(Цель упражнения) Выведите без изменений отрывок из обсуждения баяна «Левша», заключенный между словами «## kirlev (17» и «отношению к басу.» включительно.

(Предоставленный текст)
━━━━

# баян Левша



## kirlev (16 Сен 2011)

подскажите пожалуйста о целесообразности покупки Левши: есть вариант за 140000р. инструмент смотрел , но не разбирал. вроде медные голоса, пятиголосный бас, четырехрядный, подбородники, внешне отлично выглядит


----------



## Новиков Игорь (16 Сен 2011)

Поищите в форуме.Про Левшу много было чего и плохого и хорошего,но цена однако великовата весьма для инструмента 30 лет от роду (а может и поболее будет)


----------



## Казахстанец (17 Сен 2011)

У моего друга был Левша. Тяжелый по весу, четвертый ряд сделан неудобно, как пятое колесо для телеги. может если по цене устраивает, тогда бери. Все познается в сравнении.


----------



## zet10 (17 Сен 2011)

Цена очень завышена!
Считаю что максимально этому инструменту потолок 100 т.р.


----------



## kirlev (17 Сен 2011)

по цене вроде устраивает. попытаюсь сбить цену. просто я его хорошо уже опробовал, чувствуючто прям для меня. смущает только смещение выборки по отношению к басу.


----------



## Новиков Игорь (17 Сен 2011)

К смещению привыкните,правда,если потом будете играть на Юпитере,то опять "мазня" может быть. В ранее игранных пьесах,естественно.


----------



## Анатолий (17 Сен 2011)

Играл на Левше лет 10.Если коротко, минусов больше, чем плюсов.Главное-не удобный!Те же пьесы на Юпитере "летают"!


----------



## ze_go (17 Сен 2011)

Юпитера цена "немного будет отличаться" от цены "Левши"


----------

━━━━

(Извлечённые сведения)
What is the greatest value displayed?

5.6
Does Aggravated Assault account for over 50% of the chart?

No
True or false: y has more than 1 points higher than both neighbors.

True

━━━━

(Ответ на задание)
## kirlev (17 Сен 2011)

по цене вроде устраивает. попытаюсь сбить цену. просто я его хорошо уже опробовал, чувствуючто прям для меня. смущает только смещение выборки по отношению к басу.